An All-Too-Human Grind: A Review of the Film Grinder

Filmmaker Brandon Ruckdashel has deftly answered the call for #HollywoodMustDoBetter with his film Grinder. I’m certain that it had been included in GLAAD’s Studio Responsibility Index (2016), it would have received a good rating for avoiding many common stereotypes of films dealing with LGBT issues.

It’s too easy for an impressionable teenager searching for affirmation and love to be groomed and manipulated, especially by an abusive, power-driven predator who promises to make dreams of success, love, and admiration come true. We meet 16 year old Luke grappling with his journey of self-discovery, his abusive home environment, and flirting online with Rich. With 50% of gay and lesbian youth reporting they are rejected by their parents for their sexual orientation, it is no surprise that after his father’s homophobia violently erupts, Luke runs away to the city towards Rich and the promise of acceptance and opportunity. He joins the “gays and lesbians [that] make up about 40 percent of all homeless youth.” To watch his innocence methodically taken from him in a myriad of ways is unsettling, and yet, that his story happens daily to many young people in his situation is truly heartbreaking.

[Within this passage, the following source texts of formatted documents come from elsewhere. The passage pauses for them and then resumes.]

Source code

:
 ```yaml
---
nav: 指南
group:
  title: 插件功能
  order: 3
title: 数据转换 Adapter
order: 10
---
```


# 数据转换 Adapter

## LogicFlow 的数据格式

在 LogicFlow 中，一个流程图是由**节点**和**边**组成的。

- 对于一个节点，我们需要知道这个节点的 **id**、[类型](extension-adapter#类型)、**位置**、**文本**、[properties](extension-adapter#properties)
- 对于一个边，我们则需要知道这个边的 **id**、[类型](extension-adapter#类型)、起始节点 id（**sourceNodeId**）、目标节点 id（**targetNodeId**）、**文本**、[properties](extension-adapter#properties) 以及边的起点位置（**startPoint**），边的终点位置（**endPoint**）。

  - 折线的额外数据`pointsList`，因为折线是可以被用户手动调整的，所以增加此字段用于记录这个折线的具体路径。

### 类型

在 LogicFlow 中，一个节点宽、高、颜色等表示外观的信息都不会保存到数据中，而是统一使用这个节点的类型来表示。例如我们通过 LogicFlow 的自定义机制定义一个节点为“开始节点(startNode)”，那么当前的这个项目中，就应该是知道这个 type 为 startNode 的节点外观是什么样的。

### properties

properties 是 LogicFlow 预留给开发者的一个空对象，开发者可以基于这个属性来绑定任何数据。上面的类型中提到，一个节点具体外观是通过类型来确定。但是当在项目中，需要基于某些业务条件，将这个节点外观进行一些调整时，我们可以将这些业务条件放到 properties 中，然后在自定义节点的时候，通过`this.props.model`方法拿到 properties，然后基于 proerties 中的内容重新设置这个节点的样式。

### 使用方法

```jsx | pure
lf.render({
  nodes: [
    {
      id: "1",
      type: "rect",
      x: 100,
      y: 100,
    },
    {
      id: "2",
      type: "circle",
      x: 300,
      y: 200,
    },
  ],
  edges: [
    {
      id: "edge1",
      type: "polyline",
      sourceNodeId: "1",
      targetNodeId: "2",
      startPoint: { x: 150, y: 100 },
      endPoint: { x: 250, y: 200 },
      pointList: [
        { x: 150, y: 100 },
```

When Luke comes to the city, he meets a photographer named Tim employed by Rich. Tim’s identity and sexual orientation struggles are exemplified by his literal running to escape who he is and what he wants:

Model: “What are we looking for?”

Tim: “Something that adds texture…without taking away from the focus.”

Model smokes cigarette. “I’m trying to quit.”

Tim: “I’m trying to take care of myself.”

He photographs Rich’s men for a profitable living. When behind his camera, Tim is at his most comfortable and emotionally intimate with his male subjects, albeit at a distance. Physical intimacy only happens not with his female fiancé, who is always absent, but with his male partners after self-hating and drinking. Tim develops a fascination with Luke, and not unlike many of us feeling the weight of our choices over many years, possibly sees a younger version of himself with all the hope and simplicity in life he still wished he had. Tim fights to give Luke the opportunity and freedom he so desperately wishes for.

The real Grinder here is not the app. Rather, it is overcoming the male meat grinder stuffed with toxic masculinity, homophobia, self-loathing, hatred, identity, power, striving, and finding one’s place in the world. To become successful, how far will you go, and what will it do to you along the way? What are the paths for young men like Luke to grow up with love and support to become the man he wants to be? Or the paths for men like Tim to escape toxic masculinity and embrace his own multifaceted place in the world? How can we help more men find them, and demonstrate support? Unfortunately these men are stuck in the grinder. However, daybreak, and the possibility of new beginnings, await.